Saved entries:
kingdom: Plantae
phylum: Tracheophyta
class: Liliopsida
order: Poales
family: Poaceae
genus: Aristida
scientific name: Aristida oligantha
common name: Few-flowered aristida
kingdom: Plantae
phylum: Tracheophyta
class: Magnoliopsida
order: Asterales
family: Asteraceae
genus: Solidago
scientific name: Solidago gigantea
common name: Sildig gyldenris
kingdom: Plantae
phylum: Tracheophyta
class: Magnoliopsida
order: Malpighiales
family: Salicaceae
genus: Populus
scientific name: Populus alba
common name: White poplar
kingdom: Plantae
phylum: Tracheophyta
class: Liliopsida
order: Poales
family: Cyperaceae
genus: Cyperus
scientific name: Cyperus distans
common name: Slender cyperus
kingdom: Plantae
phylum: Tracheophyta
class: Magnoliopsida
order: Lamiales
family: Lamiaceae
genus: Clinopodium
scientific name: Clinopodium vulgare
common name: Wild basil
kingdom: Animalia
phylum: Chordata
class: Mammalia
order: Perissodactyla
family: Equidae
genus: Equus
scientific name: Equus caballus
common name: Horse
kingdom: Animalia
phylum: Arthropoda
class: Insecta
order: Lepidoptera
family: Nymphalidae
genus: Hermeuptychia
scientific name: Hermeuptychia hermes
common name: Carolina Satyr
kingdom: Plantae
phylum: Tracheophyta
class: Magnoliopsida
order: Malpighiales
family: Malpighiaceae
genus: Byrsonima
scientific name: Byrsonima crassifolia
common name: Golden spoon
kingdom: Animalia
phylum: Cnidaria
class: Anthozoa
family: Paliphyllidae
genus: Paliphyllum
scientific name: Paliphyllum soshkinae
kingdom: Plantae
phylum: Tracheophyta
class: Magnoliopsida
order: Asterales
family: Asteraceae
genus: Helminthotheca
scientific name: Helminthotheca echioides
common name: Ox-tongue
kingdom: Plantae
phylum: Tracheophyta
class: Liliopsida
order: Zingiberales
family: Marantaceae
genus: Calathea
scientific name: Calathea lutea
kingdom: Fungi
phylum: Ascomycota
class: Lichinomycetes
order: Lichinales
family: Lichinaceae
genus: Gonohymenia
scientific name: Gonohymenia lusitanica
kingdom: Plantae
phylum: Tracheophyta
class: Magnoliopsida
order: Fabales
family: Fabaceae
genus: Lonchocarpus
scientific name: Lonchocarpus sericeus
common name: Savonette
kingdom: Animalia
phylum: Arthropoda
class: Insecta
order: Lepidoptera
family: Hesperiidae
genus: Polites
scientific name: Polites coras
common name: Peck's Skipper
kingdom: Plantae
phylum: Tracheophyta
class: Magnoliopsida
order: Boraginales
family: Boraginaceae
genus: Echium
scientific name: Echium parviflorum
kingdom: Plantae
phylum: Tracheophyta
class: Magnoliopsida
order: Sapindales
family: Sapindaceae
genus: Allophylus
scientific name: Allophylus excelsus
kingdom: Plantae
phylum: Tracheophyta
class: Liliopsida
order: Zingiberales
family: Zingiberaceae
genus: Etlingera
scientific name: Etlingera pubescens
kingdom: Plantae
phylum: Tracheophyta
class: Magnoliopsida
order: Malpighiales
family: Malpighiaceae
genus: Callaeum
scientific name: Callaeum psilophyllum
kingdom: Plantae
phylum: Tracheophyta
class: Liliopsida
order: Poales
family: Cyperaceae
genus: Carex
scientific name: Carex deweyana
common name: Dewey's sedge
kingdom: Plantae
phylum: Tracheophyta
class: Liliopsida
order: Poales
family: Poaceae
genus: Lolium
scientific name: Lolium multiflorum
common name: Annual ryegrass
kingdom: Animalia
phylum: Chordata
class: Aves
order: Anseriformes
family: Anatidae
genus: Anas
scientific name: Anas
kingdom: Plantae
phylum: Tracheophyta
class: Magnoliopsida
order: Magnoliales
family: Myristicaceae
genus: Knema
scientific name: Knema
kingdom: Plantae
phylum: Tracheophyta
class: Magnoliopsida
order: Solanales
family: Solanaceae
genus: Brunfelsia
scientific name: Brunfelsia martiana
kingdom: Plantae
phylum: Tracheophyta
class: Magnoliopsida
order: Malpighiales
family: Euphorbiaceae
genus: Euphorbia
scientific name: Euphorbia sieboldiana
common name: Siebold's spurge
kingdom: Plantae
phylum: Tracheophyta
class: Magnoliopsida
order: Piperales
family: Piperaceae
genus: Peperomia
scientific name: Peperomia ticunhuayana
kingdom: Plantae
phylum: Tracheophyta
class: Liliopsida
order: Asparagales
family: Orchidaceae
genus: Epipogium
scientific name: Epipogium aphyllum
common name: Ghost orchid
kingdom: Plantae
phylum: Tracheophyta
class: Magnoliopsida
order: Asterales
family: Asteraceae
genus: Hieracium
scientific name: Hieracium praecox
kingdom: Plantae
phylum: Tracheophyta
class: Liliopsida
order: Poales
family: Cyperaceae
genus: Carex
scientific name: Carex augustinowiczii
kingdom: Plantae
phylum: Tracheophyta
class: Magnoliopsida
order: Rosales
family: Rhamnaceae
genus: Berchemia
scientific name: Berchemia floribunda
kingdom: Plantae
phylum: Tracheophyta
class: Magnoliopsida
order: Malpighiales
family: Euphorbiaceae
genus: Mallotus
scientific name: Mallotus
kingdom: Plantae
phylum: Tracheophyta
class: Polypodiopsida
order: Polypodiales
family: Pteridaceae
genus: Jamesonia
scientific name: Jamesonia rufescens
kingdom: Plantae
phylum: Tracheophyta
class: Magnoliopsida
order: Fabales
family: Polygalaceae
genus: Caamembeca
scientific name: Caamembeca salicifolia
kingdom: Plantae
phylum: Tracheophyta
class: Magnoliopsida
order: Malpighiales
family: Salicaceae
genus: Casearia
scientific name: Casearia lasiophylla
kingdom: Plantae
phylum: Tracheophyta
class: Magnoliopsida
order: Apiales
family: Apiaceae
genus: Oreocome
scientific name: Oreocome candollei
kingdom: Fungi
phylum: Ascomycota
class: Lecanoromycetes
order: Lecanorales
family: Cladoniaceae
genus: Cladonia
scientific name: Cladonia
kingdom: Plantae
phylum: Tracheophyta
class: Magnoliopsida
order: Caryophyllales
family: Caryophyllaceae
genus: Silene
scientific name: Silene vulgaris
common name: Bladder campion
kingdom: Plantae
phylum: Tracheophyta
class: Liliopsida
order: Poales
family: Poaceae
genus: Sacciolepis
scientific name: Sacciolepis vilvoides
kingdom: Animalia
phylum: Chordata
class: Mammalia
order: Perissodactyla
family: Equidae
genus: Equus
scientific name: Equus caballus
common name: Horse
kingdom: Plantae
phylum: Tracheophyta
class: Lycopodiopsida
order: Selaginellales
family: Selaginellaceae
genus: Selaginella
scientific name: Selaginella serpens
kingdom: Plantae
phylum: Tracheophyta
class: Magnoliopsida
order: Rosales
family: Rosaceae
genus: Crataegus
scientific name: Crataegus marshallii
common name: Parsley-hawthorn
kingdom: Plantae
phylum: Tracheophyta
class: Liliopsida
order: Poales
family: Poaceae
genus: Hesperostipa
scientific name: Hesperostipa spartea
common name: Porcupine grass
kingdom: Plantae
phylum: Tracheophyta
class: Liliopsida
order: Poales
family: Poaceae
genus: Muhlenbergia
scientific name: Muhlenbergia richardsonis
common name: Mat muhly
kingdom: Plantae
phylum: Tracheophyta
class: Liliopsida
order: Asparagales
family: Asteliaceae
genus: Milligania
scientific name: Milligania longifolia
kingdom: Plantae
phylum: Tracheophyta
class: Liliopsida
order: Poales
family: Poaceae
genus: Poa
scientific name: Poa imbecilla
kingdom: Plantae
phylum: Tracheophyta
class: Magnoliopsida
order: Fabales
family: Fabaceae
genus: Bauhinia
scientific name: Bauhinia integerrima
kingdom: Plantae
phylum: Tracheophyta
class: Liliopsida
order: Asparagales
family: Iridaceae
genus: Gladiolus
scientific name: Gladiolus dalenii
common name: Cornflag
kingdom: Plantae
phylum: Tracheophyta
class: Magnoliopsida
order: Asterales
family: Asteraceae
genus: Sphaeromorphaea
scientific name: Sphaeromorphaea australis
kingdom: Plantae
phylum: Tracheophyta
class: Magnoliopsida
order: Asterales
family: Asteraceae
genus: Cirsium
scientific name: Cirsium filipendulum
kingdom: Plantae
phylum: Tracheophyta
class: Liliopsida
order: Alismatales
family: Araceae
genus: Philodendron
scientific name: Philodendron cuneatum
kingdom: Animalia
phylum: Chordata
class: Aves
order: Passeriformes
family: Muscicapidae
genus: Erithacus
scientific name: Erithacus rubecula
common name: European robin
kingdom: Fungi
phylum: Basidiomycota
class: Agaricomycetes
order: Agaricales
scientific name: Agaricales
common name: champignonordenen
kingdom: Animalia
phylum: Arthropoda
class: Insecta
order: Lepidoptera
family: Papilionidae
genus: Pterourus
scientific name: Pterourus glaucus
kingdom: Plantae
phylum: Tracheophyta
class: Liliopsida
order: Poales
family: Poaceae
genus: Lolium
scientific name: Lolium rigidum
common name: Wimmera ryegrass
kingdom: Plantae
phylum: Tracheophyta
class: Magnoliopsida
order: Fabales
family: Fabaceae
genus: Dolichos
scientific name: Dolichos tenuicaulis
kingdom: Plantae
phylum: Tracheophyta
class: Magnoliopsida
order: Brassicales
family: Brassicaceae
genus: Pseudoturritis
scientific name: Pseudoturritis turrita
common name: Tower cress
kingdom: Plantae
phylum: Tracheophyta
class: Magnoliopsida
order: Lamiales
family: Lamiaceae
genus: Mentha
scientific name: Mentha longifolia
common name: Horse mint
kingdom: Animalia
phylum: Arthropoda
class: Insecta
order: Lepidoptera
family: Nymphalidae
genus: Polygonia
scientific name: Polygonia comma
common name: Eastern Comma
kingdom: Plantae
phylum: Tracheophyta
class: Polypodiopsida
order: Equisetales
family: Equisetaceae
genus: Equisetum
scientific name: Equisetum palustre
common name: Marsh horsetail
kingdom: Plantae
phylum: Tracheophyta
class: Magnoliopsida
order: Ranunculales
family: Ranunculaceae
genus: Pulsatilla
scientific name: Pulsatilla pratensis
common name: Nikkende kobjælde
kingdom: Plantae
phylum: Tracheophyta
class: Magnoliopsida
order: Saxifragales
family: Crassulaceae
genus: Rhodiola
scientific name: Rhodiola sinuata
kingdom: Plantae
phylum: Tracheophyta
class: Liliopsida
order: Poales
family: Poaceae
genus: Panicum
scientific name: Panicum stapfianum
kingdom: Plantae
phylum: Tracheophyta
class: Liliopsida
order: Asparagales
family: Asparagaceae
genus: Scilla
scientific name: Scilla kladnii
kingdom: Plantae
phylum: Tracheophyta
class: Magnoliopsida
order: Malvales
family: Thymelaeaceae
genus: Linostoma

● WRITTEN PROBLEM
Reproduce the data verbatim, from its first line down to and including the line that contains "genus: Solidago".

● RESPONSE
kingdom: Plantae
phylum: Tracheophyta
class: Liliopsida
order: Poales
family: Poaceae
genus: Aristida
scientific name: Aristida oligantha
common name: Few-flowered aristida
kingdom: Plantae
phylum: Tracheophyta
class: Magnoliopsida
order: Asterales
family: Asteraceae
genus: Solidago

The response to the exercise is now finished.